On August 10, 2016, Surge Media, LLC announced that it would be ending its LMA with Media East, LLC and would cease broadcasting on WSTK as of August 31, 2016 at 11:59pm. Surge Media, LLC was unable to generate any revenue from the station, and determined that it was not a viable option to continue operating the signal. Ken Santarelli of Surge Media, LLC cited extreme tropospheric interference problems as being the major component of why WSTK was not viable, in which tropospheric ducting would cause other radio stations, even from several states away, to cause interference in the Morehead City, New Bern, and Washington areas; making WSTK unlistenable for as much as six hours out of the day. Interference from the recently upgraded WYHW also caused additional interference issues, specifically in the Morehead City area.

The simulcast with WEGG ended at 11:59 p.m. on August 31, 2016. Afterward, WSTK went silent. Surge Radio continued to broadcast on WEGG until January 10, 2017. Surge continues to stream online.

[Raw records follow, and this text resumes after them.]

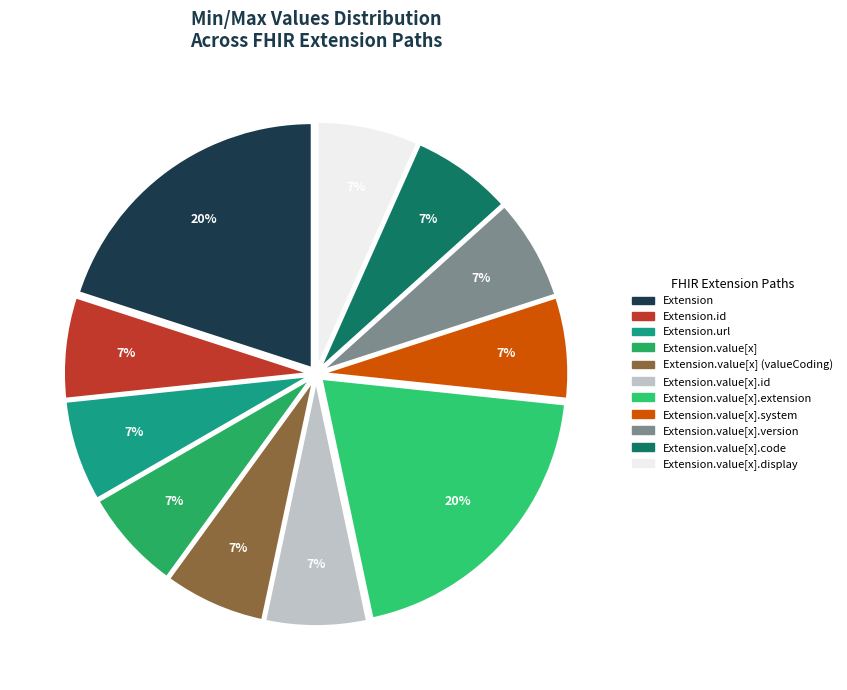

How many segments does this pie chart have?

11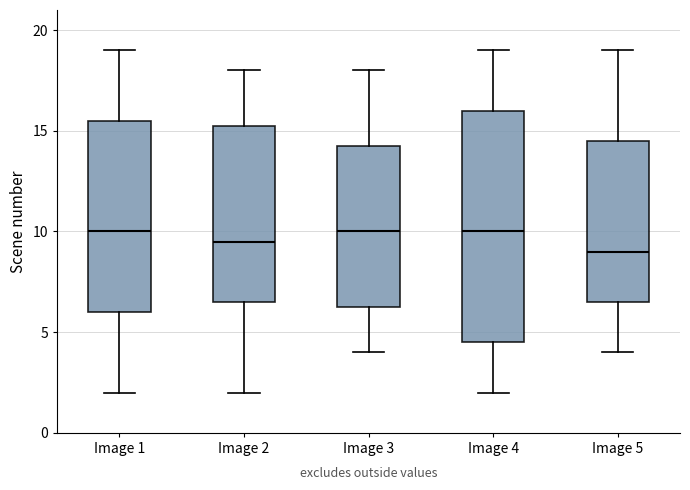

Where does the lower whisker of the box for Image 2 end on the y-axis? The values are not printed on the chart, so give them approximately, as read against the axis.

2.0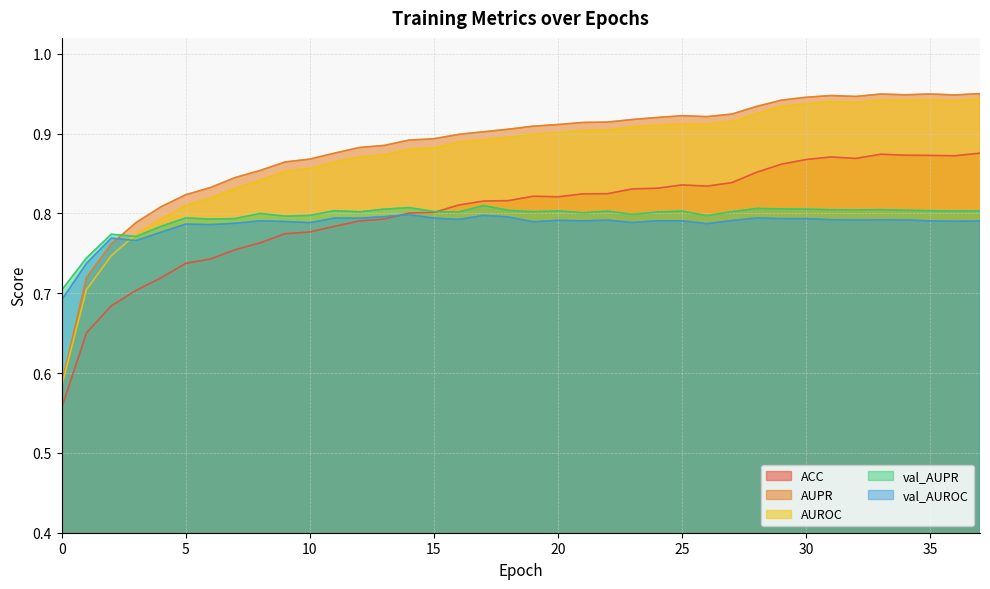

True or false: val_AUPR and val_AUROC intersect in this chart.

False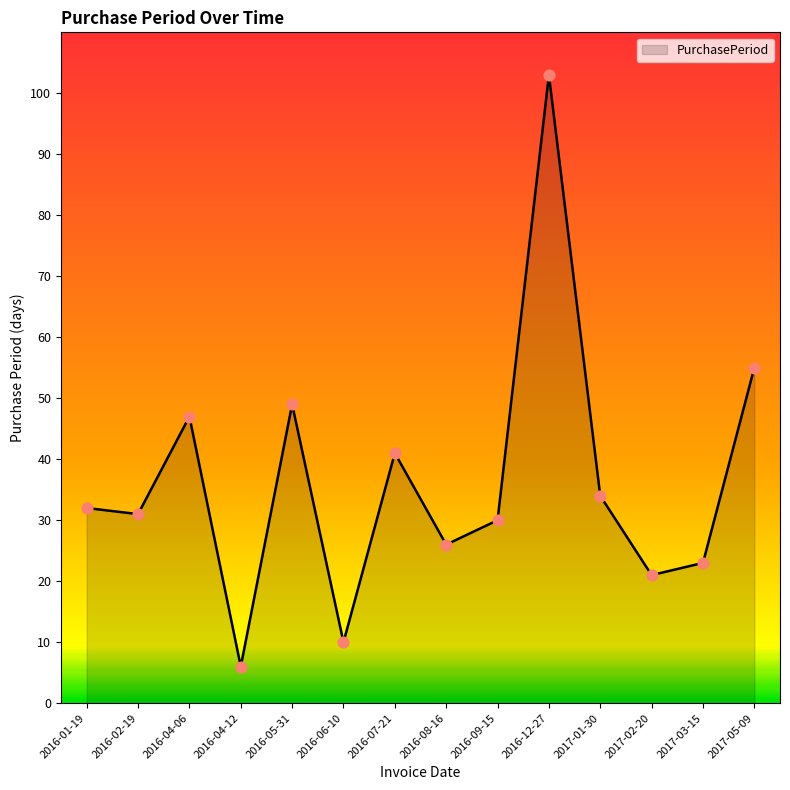

Between 2016-08-16 and 2016-04-06, which is larger?

2016-04-06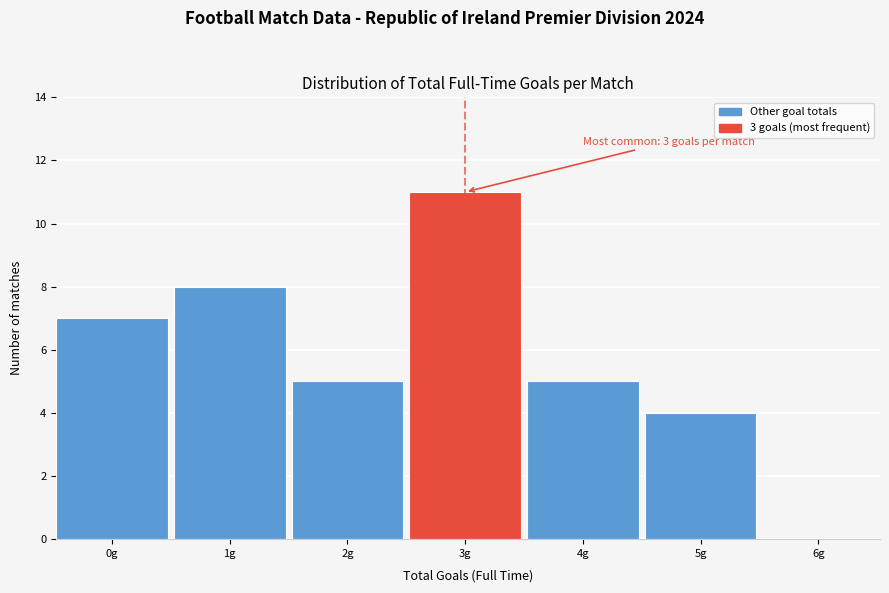

Reading left to right, extract all data points from this chart.

0g=7	1g=8	2g=5	3g=11	4g=5	5g=4	6g=0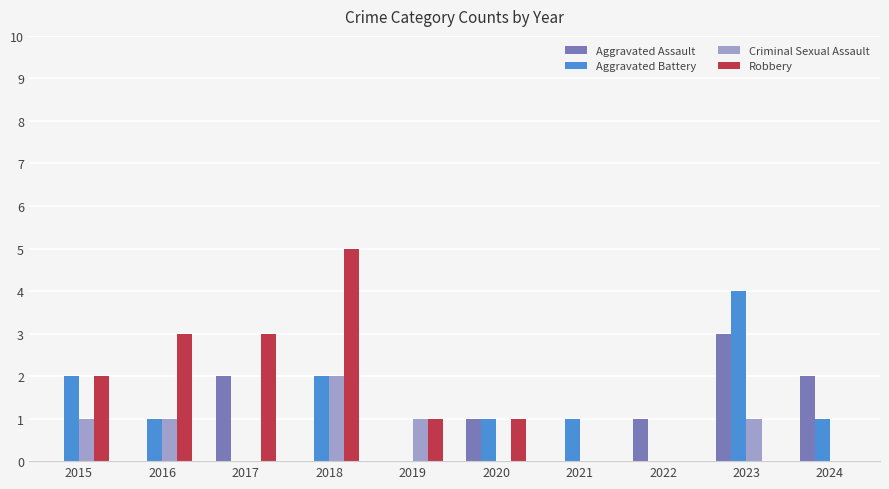

Reading left to right, transcribe all the data shown in this chart.

Aggravated Assault: 2015=0	2016=0	2017=2	2018=0	2019=0	2020=1	2021=0	2022=1	2023=3	2024=2
Aggravated Battery: 2015=2	2016=1	2017=0	2018=2	2019=0	2020=1	2021=1	2022=0	2023=4	2024=1
Criminal Sexual Assault: 2015=1	2016=1	2017=0	2018=2	2019=1	2020=0	2021=0	2022=0	2023=1	2024=0
Robbery: 2015=2	2016=3	2017=3	2018=5	2019=1	2020=1	2021=0	2022=0	2023=0	2024=0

On Thursday, October 6, 2016, WSTK became “Oldies 104.5”, playing a fully automated oldies format, ranging from the 1930s to the 1990s. The oldies format also failed to generate any revenue. The oldies format ended abruptly when the studio-to-transmitter link was hacked, and the station began playing a loop of FDT by YG and Nipsey Hussle. It took several days before station management noticed the problem, WSTK was then taken off the air on January 31, 2017.

On Wednesday, March 1, 2017, WSTK once again became The Vine Connection with an Urban Contemporary Gospel format, under LMA.

On Friday, September 1, 2017, WSTK began simulcasting, once again, on WEGG, continuing as The Vine Connection.

On Monday, July 1, 2019, WSTK ceased simulcasting on WEGG. WSTK is continuing as The Vine Connection but WEGG became Country music WKOO-100.5 Kix FM.

On Wednesday, June 1, 2022, WSTK flipped formats to a simulcast of WLGT as “98.3 & 104.5 The Bridge”.

On May 1, 2024, WLGT and WSTK changed their format from contemporary Christian to worship music, branded as "Sozo Radio".

On December 30, 2024, WLGT and WSTK ended Christmas stunting and launched a classic country format, branded as "Classic Country 97.5 & 104.5".

As of November 2025, WSTK is airing a Christian music and talk and teaching format using the Go Mix! Radio network after being sold to Pathway Christian Academy, Inc.